The taxpayers agreed to the structure, and in 2009 they transferred a total of approximately $1.8 million in cash and marketable securities to a newly formed S corporation. The S corporation transferred an approximately equal amount to the newly created family limited partnership. At the end of 2009, the taxpayers and the attorney dissolved the S corporation. In the dissolution, the S corporation transferred a 49% limited partnership interest to each Mr. and Mrs. Smith. The attorney determined that the fair market value of the distributed partnership interests were approximately $1.1 million after discounting the value for lack of marketability and lack of control. The S corporation reported a loss of approximately $700,000 ($1.1 million in gross receipts (equal to the discounted value of the distributed partnership interests) less $1.8 million cost of goods sold (equal to the cash and marketable securities transferred to the family limited partnership)).
The Problem
The S corporation did not have any business activity whatsoever.

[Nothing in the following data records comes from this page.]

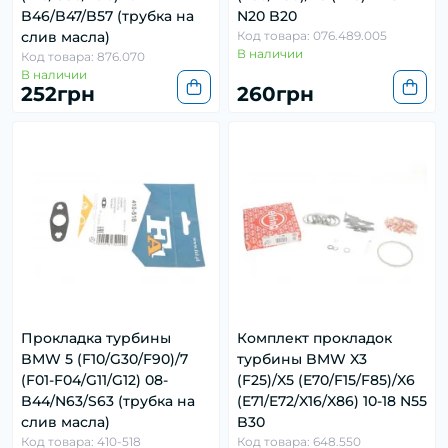
B46/B47/B57 (трубка на
N20 B20
слив масла)
Код товара: 076.489.005
В наличии
Код товара: 876.070
В наличии
252грн
260грн
Прокладка турбины
Комплект прокладок
BMW 5 (F10/G30/F90)/7
турбины BMW X3
(F01-F04/G11/G12) 08-
(F25)/X5 (E70/F15/F85)/X6
B44/N63/S63 (трубка на
(E71/E72/X16/X86) 10-18 N55
слив масла)
B30
Код товара: 410-518
Код товара: 648.550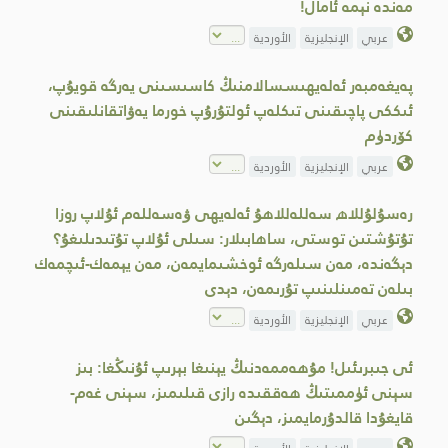
مەندە نېمە ئامال!
عربي
الإنجليزية
الأوردية
پەيغەمبەر ئەلەيھىسسالامنىڭ كاسىسىنى يەرگە قويۇپ،
ئىككى پاچىقىنى تىكلەپ ئولتۇرۇپ خورما يەۋاتقانلىقىنى
كۆردۈم
عربي
الإنجليزية
الأوردية
رەسۇلۇللاھ سەللەللاھۇ ئەلەيھى ۋەسەللەم ئۇلاپ روزا
تۇتۇشتىن توستى، ساھابىلار: سىلى ئۇلاپ تۇتىدىلىغۇ؟
دېگەندە، مەن سىلەرگە ئوخشىمايمەن، مەن يېمەك-ئىچمەك
بىلەن تەمىنلىنىپ تۇرىمەن، دېدى
عربي
الإنجليزية
الأوردية
ئى جىبرىئىل! مۇھەممەدنىڭ يېنىغا بېرىپ ئۇنىڭغا: بىز
سېنى ئۈممىتىڭ ھەققىدە رازى قىلىمىز، سېنى غەم-
قايغۇدا قالدۇرمايمىز، دېگىن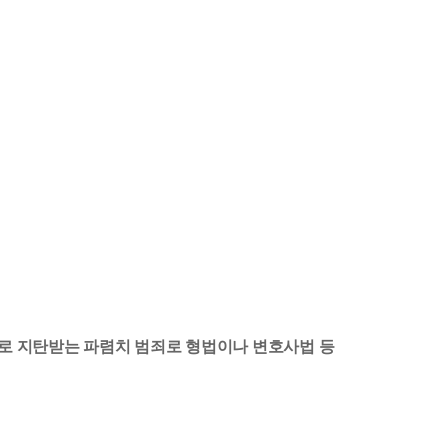
로 지탄받는 파렴치 범죄로 형법이나 변호사법 등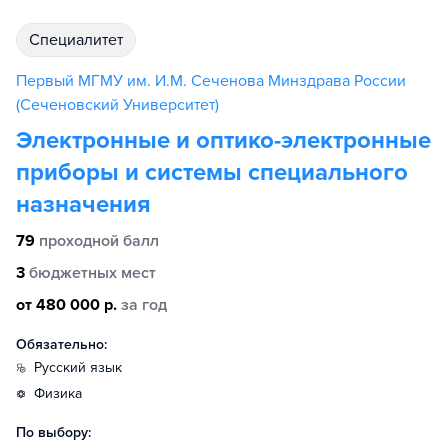
специалитет
Первый МГМУ им. И.М. Сеченова Минздрава России
(Сеченовский Университет)
Электронные и оптико-электронные
приборы и системы специального
назначения
79
проходной балл
3
бюджетных мест
от 480 000 р.
за год
Обязательно:
русский язык
физика
По выбору: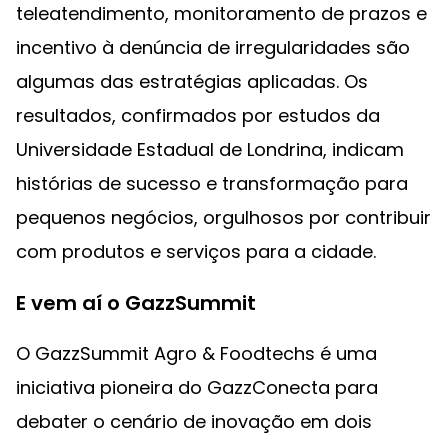
teleatendimento, monitoramento de prazos e
incentivo à denúncia de irregularidades são
algumas das estratégias aplicadas. Os
resultados, confirmados por estudos da
Universidade Estadual de Londrina, indicam
histórias de sucesso e transformação para
pequenos negócios, orgulhosos por contribuir
com produtos e serviços para a cidade.
E vem aí o GazzSummit
O GazzSummit Agro & Foodtechs é uma
iniciativa pioneira do GazzConecta para
debater o cenário de inovação em dois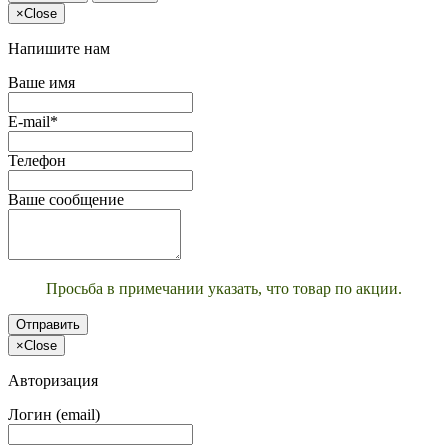
×
Close
Напишите нам
Ваше имя
E-mail*
Телефон
Ваше сообщение
Просьба в примечании указать, что товар по акции.
Отправить
×
Close
Авторизация
Логин (email)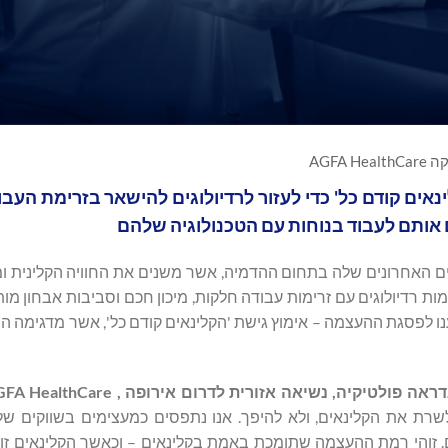
AGFA Heal
Enterp תציג את גישת 'הקלינאים קודם כל' כדי לעזור לרדיולוגים להישאר בזרימת
 אותם לעבוד בנוחות עם הטכנולוגיה שלהם
ס ECR 2026, תחשוף את החידושים האחרונים שלה בתחום ההדמיה, אשר משנים את החוויה הקליני
ת המעצימות רדיולוגים עם זרימות עבודה חלקות, מיכון חכם וסביבות אבחון 
', AGFA מוכנה להדגים כיצד הגענו לפסגת ההעצמה – אימוץ גישת 'הקלינאים קודם כל', אשר מדג
ראה פולטיקיה, נשיאה אזורית לדרום אירופה ,
FA HealthCare
שרת את הקלינאים, ולא להיפך. אנו נתפסים כמעצימים בשווקים של
. זוהי רמת ההעצמה שתומכת באמת בקלינאים – וכאשר הקלינאים זוכ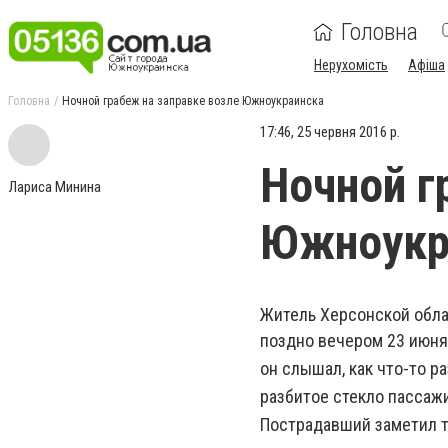
Головна
Нерухомість
Афіша
Головна
Ночной грабеж на заправке возле Южноукраинска
17:46, 25 червня 2016 р.
Ночной г
Лариса Минина
Южноукр
Житель Херсонской обла
поздно вечером 23 июня
он слышал, как что-то ра
разбитое стекло пассажи
Пострадавший заметил та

It did not have a bank account, did not issue stock certificates, did not keep minutes of meetings, and did not follow corporate formalities. The S corporation existed solely to generate an artificial tax loss to offset Mr. Smith’s income. Consequently, the Court determined that the economic substance doctrine prevented the taxpayers from claiming the loss.
The Kicker
The IRS also asserted that the taxpayers were liable for a $125,000 accuracy-related penalty for a substantial understatement of tax. Taxpayers have a defense to accuracy-related penalties for reasonable reliance on the advice of a tax professional if they can prove three elements: (1) the taxpayer reasonably believed that the professional was a competent adviser with sufficient expertise to justify reliance, (2) the taxpayer provided necessary and accurate information to the adviser, and (3) the taxpayer actually relied in good faith on the adviser’s judgment. Further, due care does not require that the taxpayer challenge his or her attorney’s advice or independently investigate its propriety. Surely, the taxpayers would be able to establish that they reasonably relied on the faulty advice of their attorney, right? The Court determined that the taxpayers proved the first two elements of the defense, but not the third. What was the taxpayers’ fatal flaw? The Court thought they lied during trial. In the Court’s own words:
“They understood, early in the process, that [the S corporation] would be organized and dissolved in 2009 but continued to represent, even at trial, that [the S corporation] had a business purpose. This is not acting in good faith. They knew from the beginning that [the S corporation] would not last past 2009, it did not have a genuine business purpose, and its sole purpose was tax avoidance. That knowledge alone negates a reliance defense.”
Consequently, the Court determined that the taxpayers were liable for the accuracy-related penalty.
We highly recommend that taxpayers understand every aspect of transactions they enter into, especially when targeted to tax planning. If a proposal seems too complicated or if you can’t make sense of something, get a second opinion, or…RUN!